[Edit difference data]
------------------------------------------------------------------------
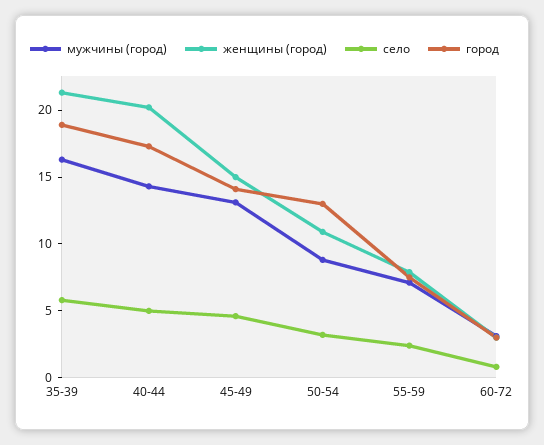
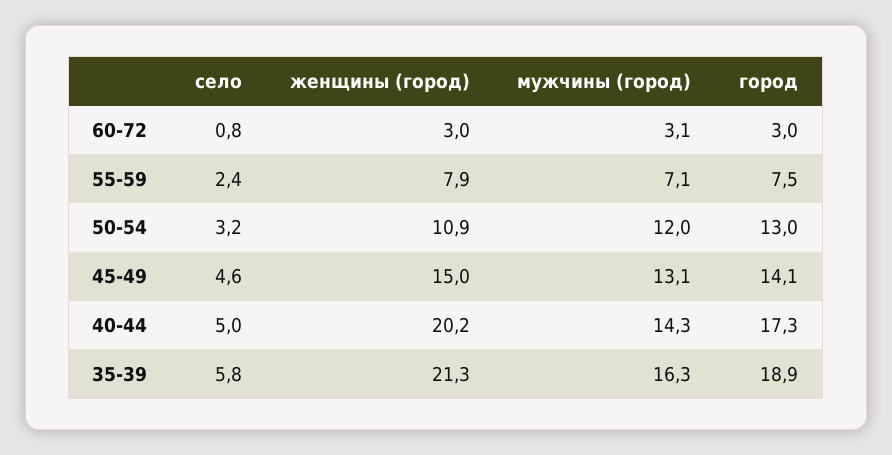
  {
    "мужчины (город)": {
      "35-39": 16.3,
      "40-44": 14.3,
      "45-49": 13.1,
-     "50-54": 9,
+     "50-54": 12,
      "55-59": 7.1,
      "60-72": 3.1
    },
    "женщины (город)": {
      "35-39": 21.3,
      "40-44": 20.2,
      "45-49": 15,
      "50-54": 10.9,
      "55-59": 7.9,
      "60-72": 3
    },
    "село": {
      "35-39": 5.8,
      "40-44": 5,
      "45-49": 4.6,
      "50-54": 3.2,
      "55-59": 2.4,
      "60-72": 0.8
    },
    "город": {
      "35-39": 18.9,
      "40-44": 17.3,
      "45-49": 14.1,
      "50-54": 13,
      "55-59": 7.5,
      "60-72": 3
    }
  }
------------------------------------------------------------------------
_What is required_
Return the records above exactly, without the pictures.

_Response to this exercise_
  {
    "мужчины (город)": {
      "35-39": 16.3,
      "40-44": 14.3,
      "45-49": 13.1,
-     "50-54": 9,
+     "50-54": 12,
      "55-59": 7.1,
      "60-72": 3.1
    },
    "женщины (город)": {
      "35-39": 21.3,
      "40-44": 20.2,
      "45-49": 15,
      "50-54": 10.9,
      "55-59": 7.9,
      "60-72": 3
    },
    "село": {
      "35-39": 5.8,
      "40-44": 5,
      "45-49": 4.6,
      "50-54": 3.2,
      "55-59": 2.4,
      "60-72": 0.8
    },
    "город": {
      "35-39": 18.9,
      "40-44": 17.3,
      "45-49": 14.1,
      "50-54": 13,
      "55-59": 7.5,
      "60-72": 3
    }
  }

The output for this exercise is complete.